** STORED DATA **
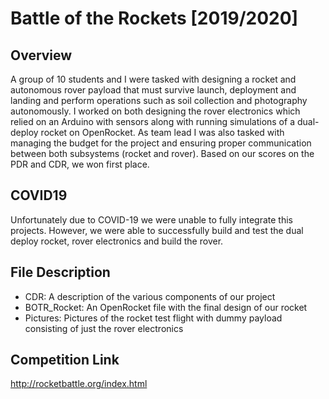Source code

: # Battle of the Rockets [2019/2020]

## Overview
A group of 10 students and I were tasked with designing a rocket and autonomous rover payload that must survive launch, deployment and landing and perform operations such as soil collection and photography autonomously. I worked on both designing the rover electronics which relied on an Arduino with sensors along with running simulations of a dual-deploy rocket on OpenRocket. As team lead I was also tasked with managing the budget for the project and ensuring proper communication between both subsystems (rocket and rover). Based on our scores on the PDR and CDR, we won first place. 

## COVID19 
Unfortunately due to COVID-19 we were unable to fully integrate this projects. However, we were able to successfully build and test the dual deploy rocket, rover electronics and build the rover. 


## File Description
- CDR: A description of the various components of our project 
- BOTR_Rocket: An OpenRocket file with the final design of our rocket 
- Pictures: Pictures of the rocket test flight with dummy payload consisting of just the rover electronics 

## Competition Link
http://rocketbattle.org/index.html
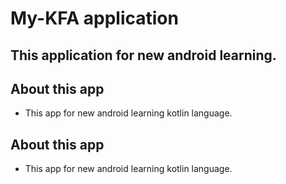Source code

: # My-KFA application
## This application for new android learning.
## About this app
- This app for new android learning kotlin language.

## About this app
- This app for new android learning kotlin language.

--

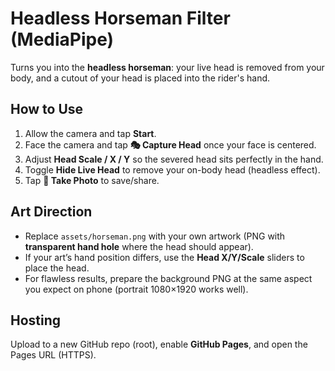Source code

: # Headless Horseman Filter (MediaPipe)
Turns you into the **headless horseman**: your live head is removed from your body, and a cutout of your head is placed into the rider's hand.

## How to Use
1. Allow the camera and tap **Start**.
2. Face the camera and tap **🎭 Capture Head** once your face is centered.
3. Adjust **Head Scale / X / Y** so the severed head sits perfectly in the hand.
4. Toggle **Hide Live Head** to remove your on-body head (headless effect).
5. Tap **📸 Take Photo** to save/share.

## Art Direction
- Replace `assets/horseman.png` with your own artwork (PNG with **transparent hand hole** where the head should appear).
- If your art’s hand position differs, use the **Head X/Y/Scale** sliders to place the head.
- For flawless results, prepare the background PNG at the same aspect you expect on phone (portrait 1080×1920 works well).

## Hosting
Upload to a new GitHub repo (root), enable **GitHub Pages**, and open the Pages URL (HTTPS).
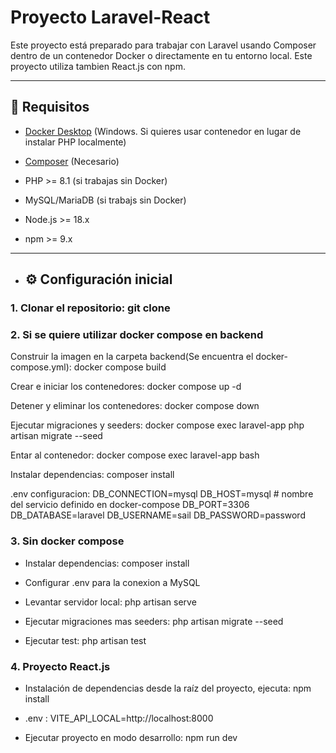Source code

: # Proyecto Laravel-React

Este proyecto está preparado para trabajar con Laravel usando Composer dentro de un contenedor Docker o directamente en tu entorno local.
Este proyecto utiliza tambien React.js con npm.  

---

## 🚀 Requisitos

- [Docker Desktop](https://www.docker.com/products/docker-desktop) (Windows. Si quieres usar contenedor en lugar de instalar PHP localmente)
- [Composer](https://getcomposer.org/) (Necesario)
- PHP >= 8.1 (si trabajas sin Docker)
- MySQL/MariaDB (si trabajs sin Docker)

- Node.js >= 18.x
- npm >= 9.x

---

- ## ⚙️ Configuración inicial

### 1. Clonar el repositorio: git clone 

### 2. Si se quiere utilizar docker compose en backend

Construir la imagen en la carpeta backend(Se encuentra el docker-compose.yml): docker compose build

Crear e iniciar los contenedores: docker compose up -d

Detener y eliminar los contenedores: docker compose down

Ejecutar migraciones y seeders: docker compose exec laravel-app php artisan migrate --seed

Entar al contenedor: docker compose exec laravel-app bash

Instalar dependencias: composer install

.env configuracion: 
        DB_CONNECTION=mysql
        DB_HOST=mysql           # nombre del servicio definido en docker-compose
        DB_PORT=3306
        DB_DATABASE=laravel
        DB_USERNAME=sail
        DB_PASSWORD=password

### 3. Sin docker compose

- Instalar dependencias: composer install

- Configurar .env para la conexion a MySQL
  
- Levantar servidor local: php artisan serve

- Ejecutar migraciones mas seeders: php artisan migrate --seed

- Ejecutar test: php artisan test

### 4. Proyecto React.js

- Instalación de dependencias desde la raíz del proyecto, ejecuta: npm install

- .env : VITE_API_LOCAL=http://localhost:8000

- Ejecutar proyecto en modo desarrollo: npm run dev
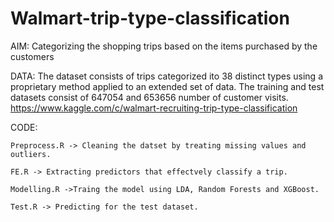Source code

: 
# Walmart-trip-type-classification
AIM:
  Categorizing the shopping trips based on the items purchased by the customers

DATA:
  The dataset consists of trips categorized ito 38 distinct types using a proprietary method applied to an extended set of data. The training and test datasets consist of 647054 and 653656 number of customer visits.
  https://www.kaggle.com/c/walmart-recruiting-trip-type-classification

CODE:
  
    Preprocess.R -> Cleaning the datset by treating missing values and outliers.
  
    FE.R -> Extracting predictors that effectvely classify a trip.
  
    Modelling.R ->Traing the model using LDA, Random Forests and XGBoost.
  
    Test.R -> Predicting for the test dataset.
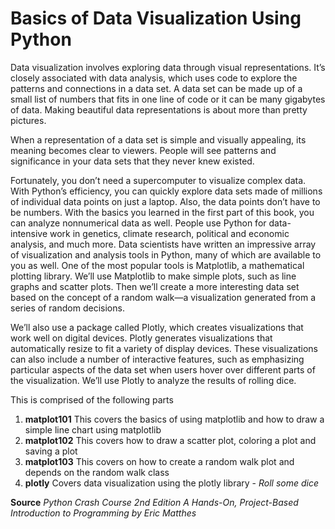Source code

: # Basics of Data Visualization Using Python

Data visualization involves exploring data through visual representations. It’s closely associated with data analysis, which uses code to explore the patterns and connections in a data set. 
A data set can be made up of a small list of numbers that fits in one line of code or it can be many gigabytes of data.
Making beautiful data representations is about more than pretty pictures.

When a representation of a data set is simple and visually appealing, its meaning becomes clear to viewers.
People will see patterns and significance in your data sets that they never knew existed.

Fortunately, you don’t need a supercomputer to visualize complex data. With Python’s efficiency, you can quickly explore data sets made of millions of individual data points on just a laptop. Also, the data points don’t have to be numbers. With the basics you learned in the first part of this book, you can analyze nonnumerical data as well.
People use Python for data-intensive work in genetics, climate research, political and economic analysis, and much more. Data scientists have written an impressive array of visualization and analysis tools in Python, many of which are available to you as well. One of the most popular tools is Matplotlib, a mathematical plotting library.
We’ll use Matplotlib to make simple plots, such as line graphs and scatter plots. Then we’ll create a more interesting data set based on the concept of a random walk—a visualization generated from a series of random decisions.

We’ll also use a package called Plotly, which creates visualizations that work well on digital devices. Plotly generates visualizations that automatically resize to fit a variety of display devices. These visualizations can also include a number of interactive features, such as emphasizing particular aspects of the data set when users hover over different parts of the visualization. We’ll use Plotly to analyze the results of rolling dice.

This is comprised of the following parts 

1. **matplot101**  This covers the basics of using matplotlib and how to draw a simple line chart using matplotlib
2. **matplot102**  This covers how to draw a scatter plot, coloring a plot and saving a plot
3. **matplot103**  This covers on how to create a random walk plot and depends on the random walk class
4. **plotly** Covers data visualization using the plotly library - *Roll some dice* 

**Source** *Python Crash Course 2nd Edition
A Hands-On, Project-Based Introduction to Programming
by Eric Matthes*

** YOUR TASK **
Start at the line containing "DB_DATABASE=laravel" above and stop at the line containing "Test.R -> Predicting". Output those lines exactly, both included, but none of the pictures.

** TASK SOLUTION **
        DB_DATABASE=laravel
        DB_USERNAME=sail
        DB_PASSWORD=password

### 3. Sin docker compose

- Instalar dependencias: composer install

- Configurar .env para la conexion a MySQL
  
- Levantar servidor local: php artisan serve

- Ejecutar migraciones mas seeders: php artisan migrate --seed

- Ejecutar test: php artisan test

### 4. Proyecto React.js

- Instalación de dependencias desde la raíz del proyecto, ejecuta: npm install

- .env : VITE_API_LOCAL=http://localhost:8000

- Ejecutar proyecto en modo desarrollo: npm run dev
Source code

: 
# Walmart-trip-type-classification
AIM:
  Categorizing the shopping trips based on the items purchased by the customers

DATA:
  The dataset consists of trips categorized ito 38 distinct types using a proprietary method applied to an extended set of data. The training and test datasets consist of 647054 and 653656 number of customer visits.
  https://www.kaggle.com/c/walmart-recruiting-trip-type-classification

CODE:
  
    Preprocess.R -> Cleaning the datset by treating missing values and outliers.
  
    FE.R -> Extracting predictors that effectvely classify a trip.
  
    Modelling.R ->Traing the model using LDA, Random Forests and XGBoost.
  
    Test.R -> Predicting for the test dataset.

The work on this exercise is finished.